Exercises 1. Write essay about your personal opinion for Ford company strategy to improve management functions in the company.

Exercises 2. Write essay about a strong points of this strategy.

 

Exercises 3. Work out your own plan for improving management skills and style in the company you work for (writing task).

a) Elaborate a questionnaire of your own and ask the staff to fill it in.

b) Choose the three best ideas from the questionnaire and add it to your own plan.

c) Develop your own list of recommendations on company current and strategic goals.

Schedule of student’s output № 7

Before reading the text answer the following questions using the active vocabulary.

1. If you invested in a company, and then learned that it had particular activities which you object to, would you take your money out of the company and invest it somewhere else?

2. What sort of activities would you object to?

Ethical Investing Linked to Lifestyle and Image

An ethical investment is one that avoids investments in sectors such as tobacco and arms considered by some to be ethically unsound. There are 30 ethical unit trusts in the UK, worth about £750 million. Some investors also manage their own ethical portfolios. In a study of more than 1,100 ethical investors, economists at the Centre for Economic Psychology at the University of Bath have found that ethical investing correlates with other lifestyle choices. Speaking at the British Association meeting yesterday, Alan Lewis, who led the research, said: ‘Most ethical investors are healthy, educated and caring professional people, middle-aged or older. Hardly any vote for the Conservative.

The paper they read the most is the Guardian. ’ In addition, 16 per cent of those surveyed said they were members of the Labor party. Many were members of charitable organizations such as Amnesty International and Oxfam, a third-world aid charity. There is no obvious gender bias. ‘It appears that this is part of a lifestyle package,’ said Dr Lewis.
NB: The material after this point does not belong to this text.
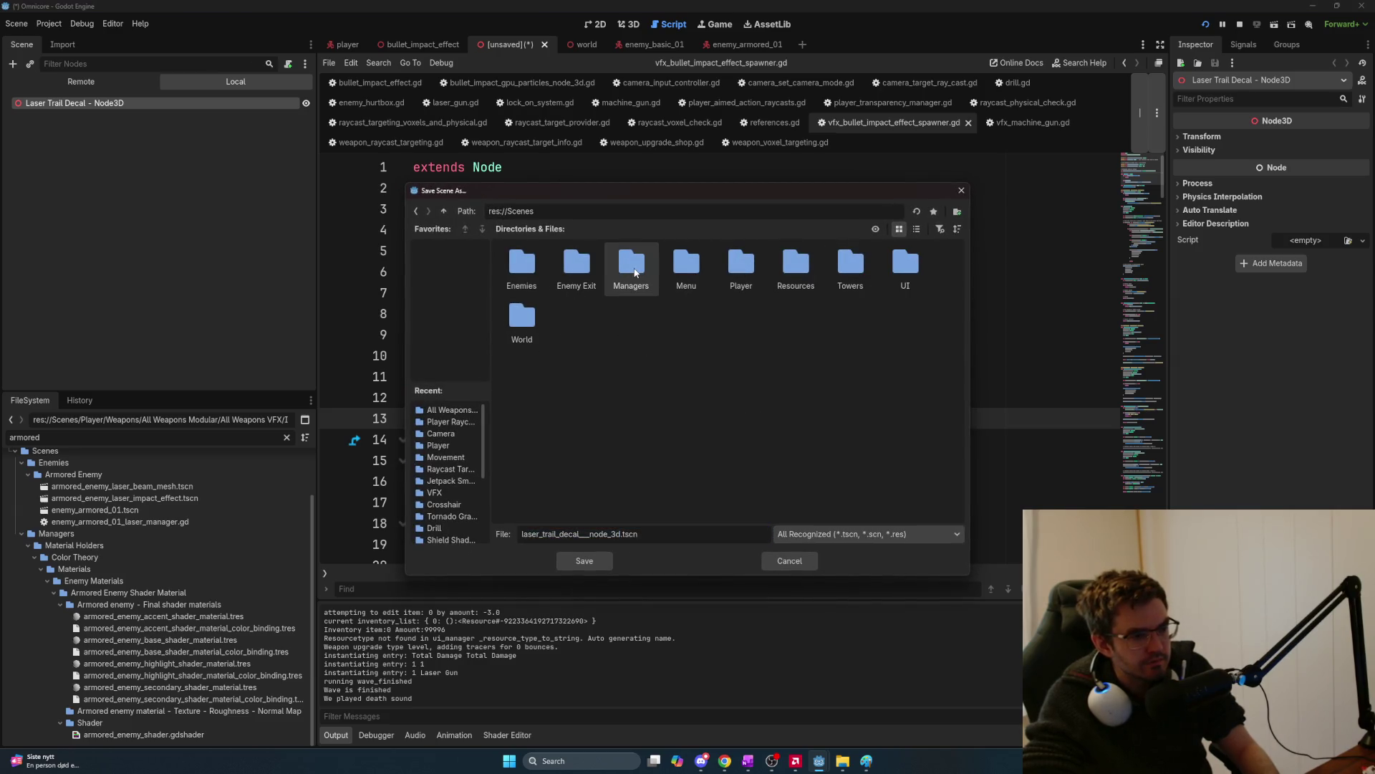
pyautogui.doubleClick(733, 276)
pyautogui.doubleClick(796, 319)
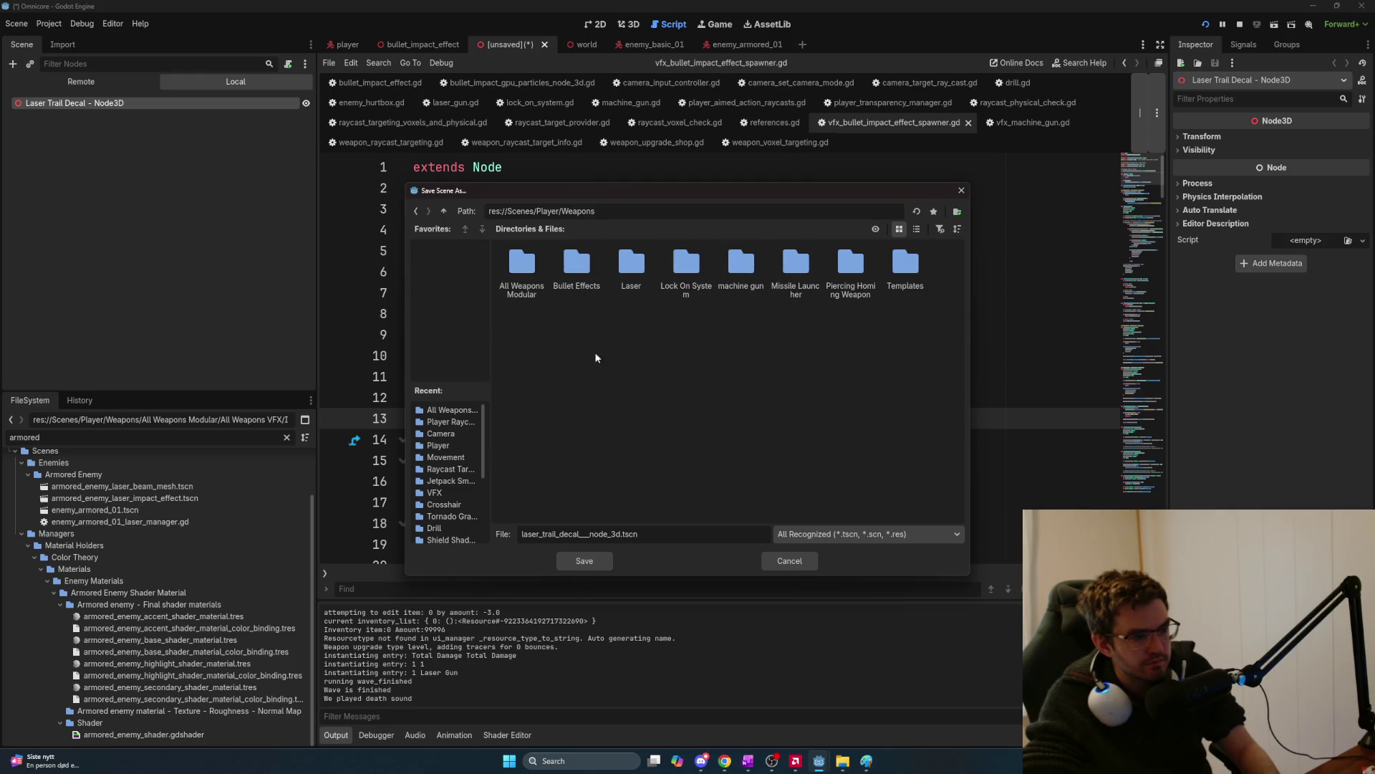
pyautogui.doubleClick(647, 273)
As ethical investments frequently underperform other portfolios, most ethical investors seem to be prepared to take a loss to support their moral beliefs. Some 80 per cent would be prepared to take a 2 per cent loss in income per year compared with an ordinary portfolio if their overall return was 8 per cent.

Everything, though, has its price. Some 40 per cent of those surveyed said they would reduce their ethical investments if they were underperforming ordinary investments by 5 per cent. The size of an investor’s portfolio seems to have no influence on this decision.

 

Exercise 1. The first sentence of the article means that ethical investors avoid companies that produce:

a) arms of any kind,

b) certain types of arms.

 

Exercise 2. Which of these statements about typical ethical investors in the UK are true and which false? Correct the false ones.

a) They all vote Labour.

b) They are young and working class.

c) They often read The Times.

d) They are likely to support Amnesty International.

e) There are far more women than men.

 

Exercise 3. ‘… ethical investments frequently underperform other portfolios’ means that in relation to ordinary investments they are:

a) more profitable

b) just as profitable

c) less profitable

 

Exercise 4. Expand on the following subjects.

a) At what point would ethical investors change their investments if they performed much less well?

b) If they have a lot of money invested, is this figure different?